● **What to do**
a) According to the Gaston excerpt, about how long does it take to load the package, plot, and save to pdf?
b) How would you say this sentence from the Gaston excerpt in Spanish: "This plotting package provides an interface to gnuplot."
c) Pick up the Gaston plotting excerpt after its final line and keep it going.

● **Document excerpt**

================

Gaston is another useful package for plotting. This plotting package provides an interface to gnuplot.

Some of the features of Gaston are as follows −

  • It can plot using graphical windows, and with mouse interaction, it can keep multiple plots active at one time.

  • It can plot directly to the REPL.

  • It can also plot in Jupyter and Juno.

  • It supports popular 2-dimensional plots such as stem, step, histograms, etc.

  • It also supports popular 3-dimensional plots such as surface, contour, and heatmap.

  • It takes around five seconds to load package, plot, and save to pdf.


A simple 2-D plot with the help of Gaston is shown below −

julia> x = 0:0.01:1
julia> plot(x, sin.(2π*5*t))

Now, we can add another curve as follows −

julia> plot!(x, cos.(2π*5*t))
PyPlot can also be used to plot 3-d plots. Example is given below:
julia> a = b = -10:0.30:10
julia> surf(a, b, (a,b)->sin.(sqrt.(a.*a+b.*b))./sqrt.(a.*a+b.*b),
         title="Sombrero", plotstyle="pm3d")

================

● **Data under study**
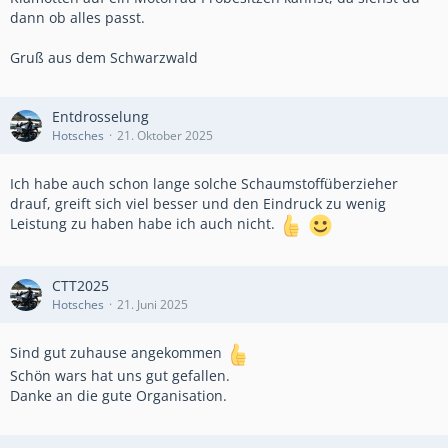
dann ob alles passt.
Gruß aus dem Schwarzwald
Entdrosselung
Hotsches
21. Oktober 2025
Ich habe auch schon lange solche Schaumstoffüberzieher
drauf, greift sich viel besser und den Eindruck zu wenig
Leistung zu haben habe ich auch nicht.
CTT2025
Hotsches
21. Juni 2025
Sind gut zuhause angekommen
Schön wars hat uns gut gefallen.
Danke an die gute Organisation.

================

● **Set of answers**
a) Around five seconds.

b) Este paquete de gráficos proporciona una interfaz para gnuplot.

c)
PGF Plots

PGFPlots, unlike Gaston, is relatively a new package for plotting. This plotting package uses the pgfplots LaTex routines to produce the plots. It can easily integrate with IJulia, outputting SVG images to notebook. To work with it, we need to install the following dependencies −

  • Pdf2svg, which is required by TikzPictures.

  • Pgfplots, which you can install using latex package manager.

  • GNUPlot, which you need to plot contours

Once you are done with these installations, you are ready to use PGFPlots.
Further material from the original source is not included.